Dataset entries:
┌────────

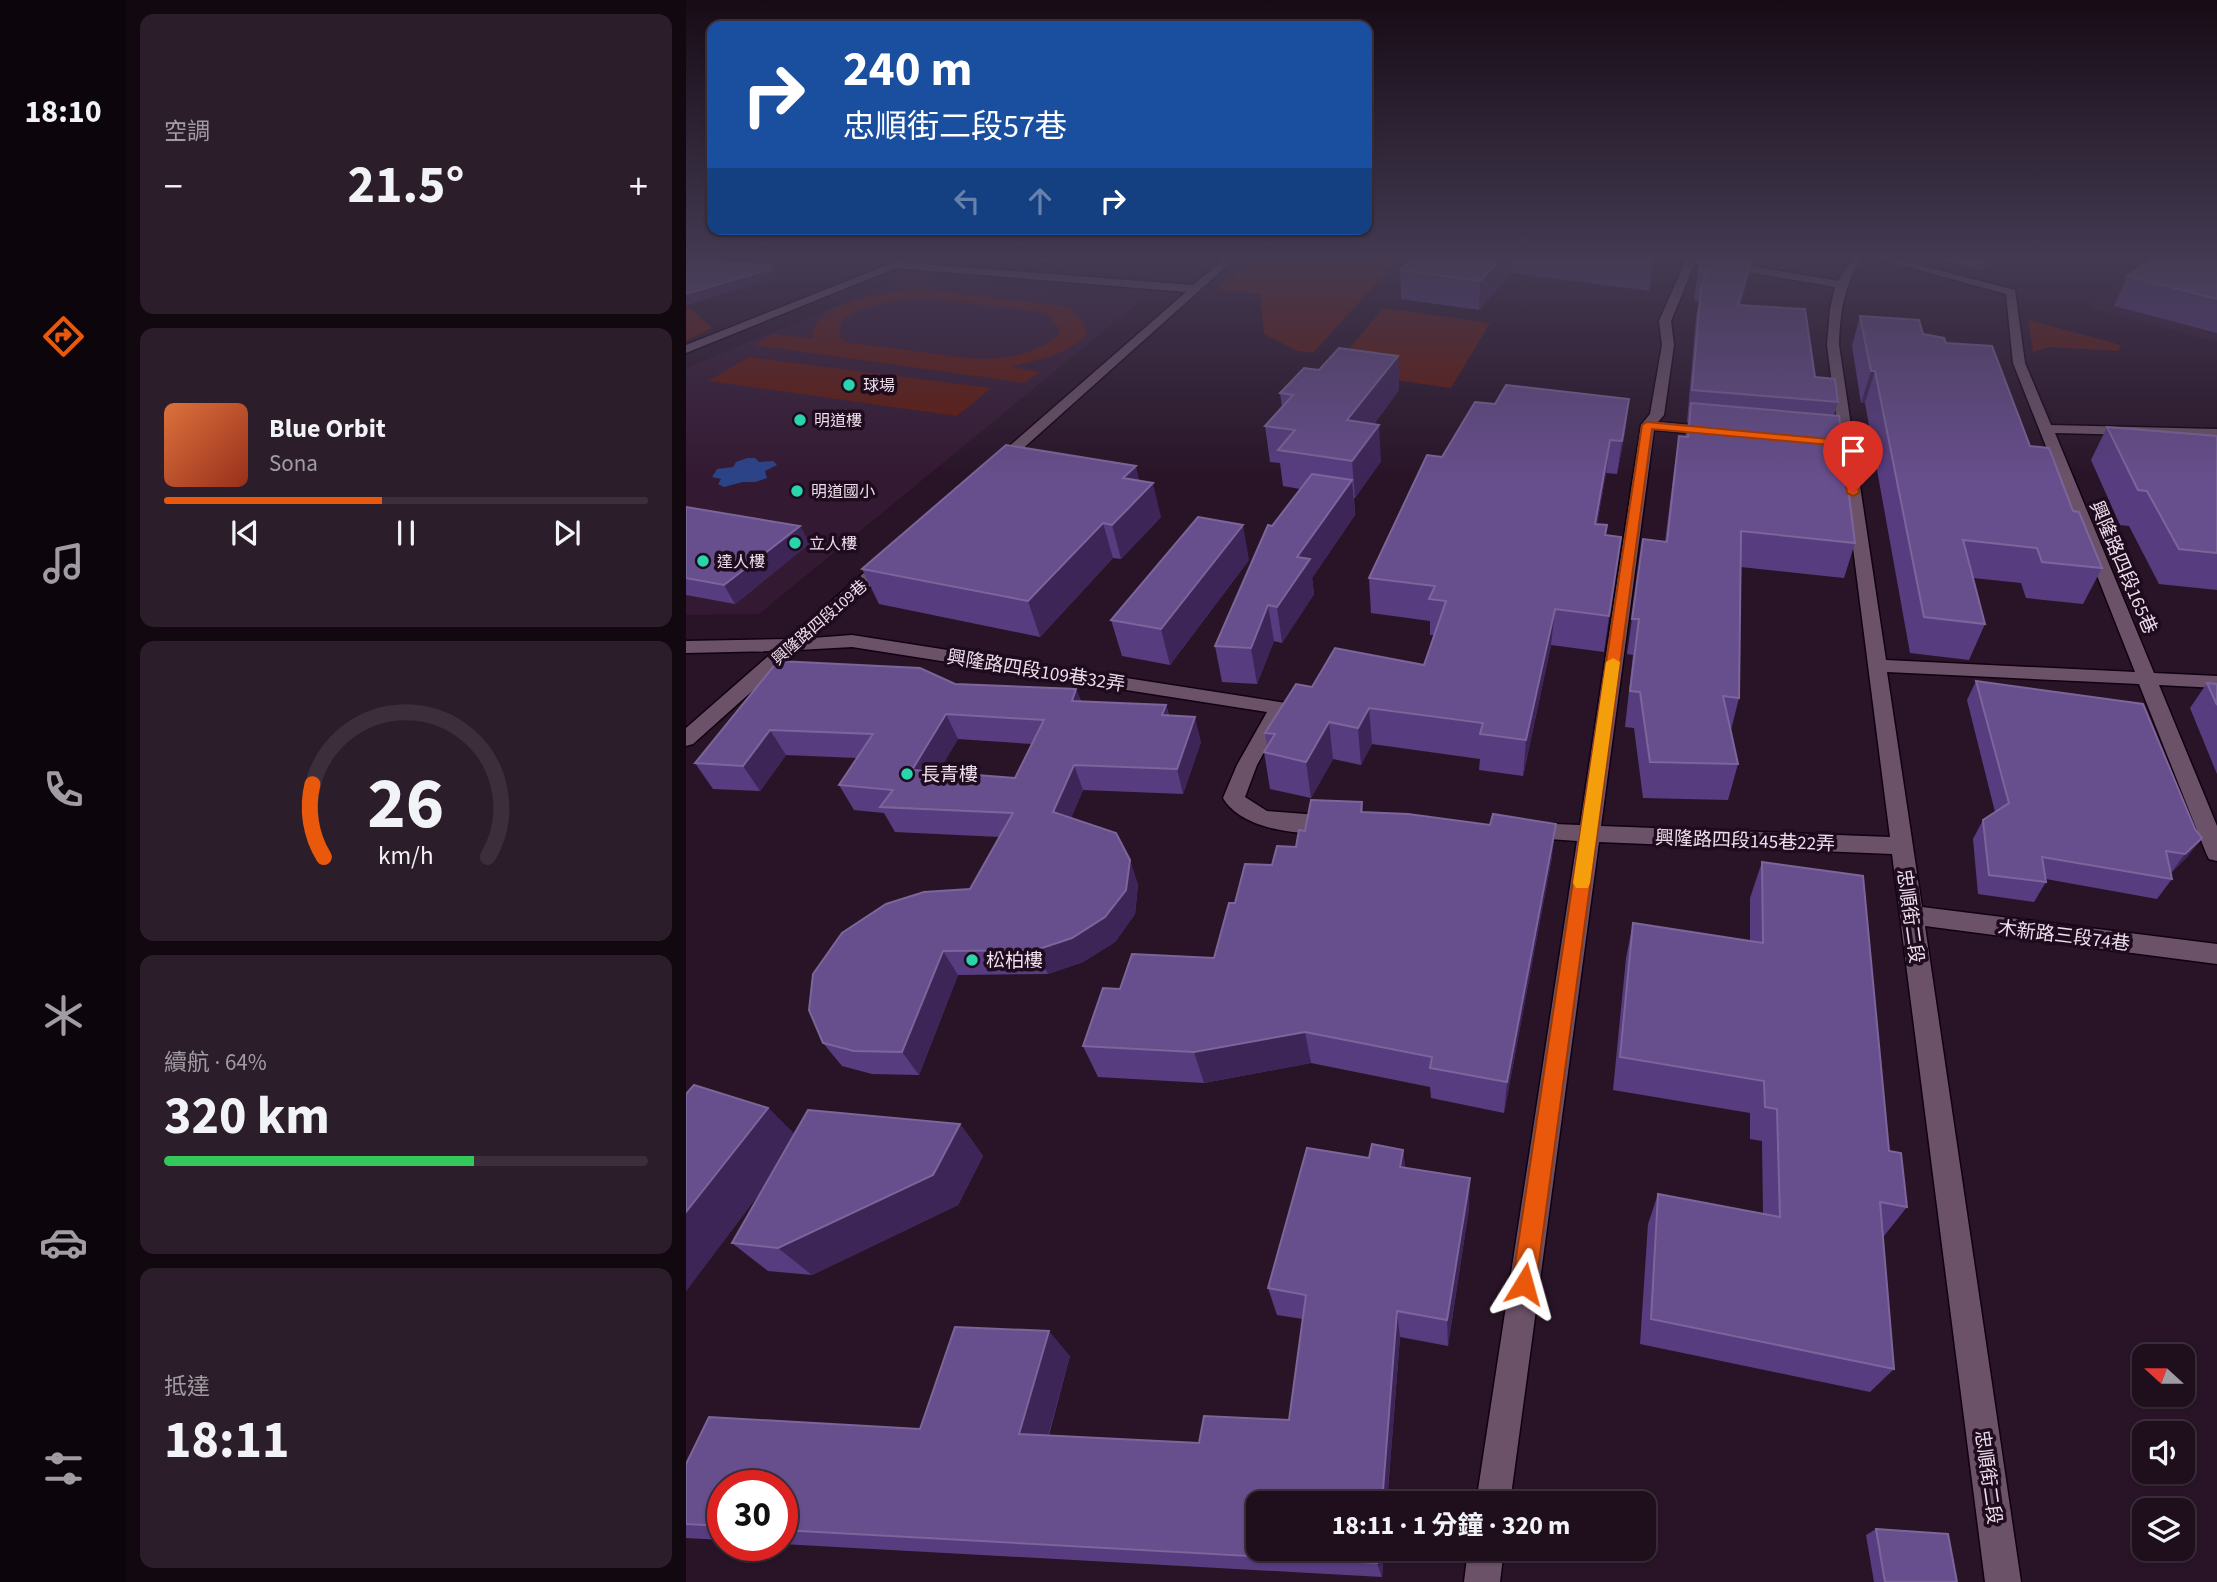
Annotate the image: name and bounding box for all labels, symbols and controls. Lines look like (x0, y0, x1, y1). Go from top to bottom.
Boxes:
text: 240 m (843, 35, 972, 105)
icon: right (728, 49, 819, 140)
text: 18:10 (24, 89, 102, 135)
text: 忠順街二段57巷 (843, 104, 1067, 150)
text: 空調 (164, 115, 210, 148)
text: 21.5° (348, 149, 464, 223)
text: − (164, 160, 183, 214)
text: + (629, 160, 648, 214)
icon: left (948, 182, 986, 220)
icon: ahead (1021, 182, 1059, 220)
icon: right (1094, 182, 1132, 220)
icon: directions (39, 312, 88, 361)
place label: 球場 (863, 375, 895, 397)
marker: 球場 (841, 377, 857, 393)
text: Blue Orbit (269, 410, 386, 447)
place label: 明道樓 (814, 410, 862, 432)
marker: 明道樓 (792, 412, 808, 428)
pin (1823, 421, 1883, 493)
icon: arrive (1834, 432, 1872, 470)
text: Sona (269, 447, 318, 480)
place label: 明道國小 (811, 481, 875, 503)
marker: 明道國小 (789, 483, 805, 499)
street label: 興隆路四段165巷 (2082, 497, 2163, 638)
icon: previous (226, 514, 264, 552)
icon: pause (387, 514, 425, 552)
icon: next (548, 514, 586, 552)
place label: 立人樓 (809, 533, 857, 555)
marker: 立人樓 (787, 535, 803, 551)
icon: music (39, 539, 88, 588)
place label: 達人樓 (717, 551, 765, 573)
marker: 達人樓 (695, 553, 711, 569)
street label: 興隆路四段109巷 (767, 575, 872, 670)
street label: 興隆路四段109巷32弄 (945, 644, 1127, 699)
text: 26 (368, 752, 444, 856)
place label: 長青樓 (921, 762, 978, 789)
icon: phone (39, 765, 88, 814)
marker: 長青樓 (899, 766, 915, 782)
street label: 興隆路四段145巷22弄 (1654, 825, 1835, 858)
text: km/h (378, 838, 434, 874)
street label: 忠順街二段 (1890, 867, 1929, 965)
street label: 木新路三段74巷 (1996, 915, 2131, 958)
place label: 松柏樓 (986, 948, 1043, 975)
marker: 松柏樓 (964, 952, 980, 968)
icon: climate (39, 991, 88, 1040)
text: 續航 · 64% (164, 1046, 267, 1079)
text: 320 km (164, 1080, 330, 1154)
icon: car (39, 1218, 88, 1267)
position arrow (1487, 1247, 1561, 1321)
north arrow (2132, 1344, 2194, 1407)
map controls (2132, 1344, 2195, 1561)
text: 抵達 (164, 1370, 210, 1403)
text: 18:11 (164, 1404, 289, 1478)
button: sound (2132, 1421, 2195, 1484)
street label: 忠順街二段 (1968, 1428, 2007, 1526)
icon: filters (39, 1444, 88, 1493)
speed limit sign: 30 (707, 1470, 798, 1561)
button: layers (2132, 1498, 2195, 1561)
text: 18:11 · 1 分鐘 · 320 m (1332, 1507, 1570, 1544)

└────────

* **WHAT IS NEEDED**:
How many lines in the records hold the string "button"? Answer with only that number.

* **PROBLEM SOLUTION**:
2